Belakoba is not only a cradle to Chamcham, but also cradle to art and music.

==Geography==

===Area overview===
The map alongside shows the alluvial floodplains south of the outer foothills of the Himalayas. The area is mostly flat, except for low hills in the northern portions. It is a primarily rural area with 62.01% of the population living in rural areas and a moderate 37.99% living in the urban areas. Tea gardens in the Dooars and Terai regions produce 226 million kg or over a quarter of India's total tea crop. Some tea gardens were identified in the 2011 census as census towns or villages. Such places are marked in the map as CT (census town) or R (rural/ urban centre). Specific tea estate pages are marked TE.

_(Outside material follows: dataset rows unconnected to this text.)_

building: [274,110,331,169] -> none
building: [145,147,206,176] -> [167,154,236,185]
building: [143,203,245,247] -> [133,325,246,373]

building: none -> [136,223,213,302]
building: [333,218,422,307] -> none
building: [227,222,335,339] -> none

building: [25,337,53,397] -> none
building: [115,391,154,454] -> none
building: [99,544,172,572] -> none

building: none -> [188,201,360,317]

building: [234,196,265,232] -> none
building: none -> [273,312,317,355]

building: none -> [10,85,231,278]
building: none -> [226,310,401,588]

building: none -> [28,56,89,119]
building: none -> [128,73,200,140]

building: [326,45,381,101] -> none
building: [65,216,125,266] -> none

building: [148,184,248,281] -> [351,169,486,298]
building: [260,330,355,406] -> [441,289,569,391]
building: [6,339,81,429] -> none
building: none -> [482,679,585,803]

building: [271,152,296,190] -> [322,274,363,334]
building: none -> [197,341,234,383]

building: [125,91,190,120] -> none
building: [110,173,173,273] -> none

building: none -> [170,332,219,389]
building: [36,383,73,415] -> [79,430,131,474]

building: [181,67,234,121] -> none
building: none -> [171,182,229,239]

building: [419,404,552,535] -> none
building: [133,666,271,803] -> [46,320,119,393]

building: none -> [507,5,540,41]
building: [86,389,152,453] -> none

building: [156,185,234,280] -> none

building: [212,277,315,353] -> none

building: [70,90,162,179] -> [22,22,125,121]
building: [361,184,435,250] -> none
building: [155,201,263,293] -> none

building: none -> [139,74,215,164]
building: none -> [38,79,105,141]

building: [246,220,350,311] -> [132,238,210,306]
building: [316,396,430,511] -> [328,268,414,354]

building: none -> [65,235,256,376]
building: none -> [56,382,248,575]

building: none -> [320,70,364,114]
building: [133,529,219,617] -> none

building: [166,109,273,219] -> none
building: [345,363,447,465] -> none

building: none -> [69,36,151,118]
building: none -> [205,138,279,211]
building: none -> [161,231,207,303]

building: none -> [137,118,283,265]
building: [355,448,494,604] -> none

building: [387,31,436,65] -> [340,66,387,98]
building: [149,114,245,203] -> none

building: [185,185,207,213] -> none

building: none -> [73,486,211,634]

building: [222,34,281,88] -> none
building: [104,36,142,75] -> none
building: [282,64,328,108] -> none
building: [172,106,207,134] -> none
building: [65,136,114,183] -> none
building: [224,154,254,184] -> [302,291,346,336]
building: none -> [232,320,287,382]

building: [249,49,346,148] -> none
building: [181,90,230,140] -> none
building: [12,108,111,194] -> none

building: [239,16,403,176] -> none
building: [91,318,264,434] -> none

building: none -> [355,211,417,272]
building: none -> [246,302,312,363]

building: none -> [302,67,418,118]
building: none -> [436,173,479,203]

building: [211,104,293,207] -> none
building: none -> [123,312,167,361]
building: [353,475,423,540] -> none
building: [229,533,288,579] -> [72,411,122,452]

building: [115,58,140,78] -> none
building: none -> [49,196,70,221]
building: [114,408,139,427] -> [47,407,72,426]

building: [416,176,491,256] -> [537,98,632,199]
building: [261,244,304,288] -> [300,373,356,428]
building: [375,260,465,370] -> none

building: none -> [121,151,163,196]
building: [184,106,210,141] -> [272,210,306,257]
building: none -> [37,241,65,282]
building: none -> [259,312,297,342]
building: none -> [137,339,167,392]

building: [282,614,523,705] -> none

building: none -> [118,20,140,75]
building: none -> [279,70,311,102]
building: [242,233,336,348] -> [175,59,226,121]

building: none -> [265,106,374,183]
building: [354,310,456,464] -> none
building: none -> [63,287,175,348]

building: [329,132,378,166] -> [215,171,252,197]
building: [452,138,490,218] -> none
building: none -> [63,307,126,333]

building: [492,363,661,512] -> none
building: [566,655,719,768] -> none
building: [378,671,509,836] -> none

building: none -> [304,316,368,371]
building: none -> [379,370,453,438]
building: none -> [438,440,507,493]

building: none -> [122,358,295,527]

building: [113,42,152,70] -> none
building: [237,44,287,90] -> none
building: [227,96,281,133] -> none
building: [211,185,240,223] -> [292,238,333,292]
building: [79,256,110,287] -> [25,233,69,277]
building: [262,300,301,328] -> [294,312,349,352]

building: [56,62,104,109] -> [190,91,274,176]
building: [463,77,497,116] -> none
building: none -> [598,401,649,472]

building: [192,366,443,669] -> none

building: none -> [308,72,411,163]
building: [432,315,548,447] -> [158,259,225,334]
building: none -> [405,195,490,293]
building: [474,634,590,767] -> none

Note: The map alongside presents some of the notable locations in the subdivision. All places marked in the map are linked in the larger full screen map.

==Demographics==
As per 2001 census, Belakoba had a total population of 21,615. Decadal growth for the district was 21.52 per cent. Decadal growth in West Bengal was 17.84 per cent.

==Transportation==
Belakoba is located 17 km distance from the city of Jalpaiguri, which is the district as well as the subdivisional headquarters & 28 km from the City of Siliguri, which is the largest city in the region. The town is 446 km far from its state capital city of Kolkata. Other nearest towns are Rajganj (9.2 km), Maynaguri (24.4 km), Mal (32.9 km). Belakoba has a well-developed transportation network. The town can be accessed by rail or roads. The Belakoba railway station serves the place directly.

==Healthcare==
Belacoba Rural Hospital, with 30 beds at Prasannanagar, is the major government medical facility in the Jalpaiguri CD block.

== Notable people ==
- Ratan Lal Basu, an economist and a fiction author in English. Most of his books and articles in economics are based on ancient Indian economic ideas, especially embedded in the epics (Ramayana and Mahabharata), dharmasastras and Arthasastra of Kautilya and their modern relevance. He is also specialized in yoga and tantra cult and has written several books and articles on these topics.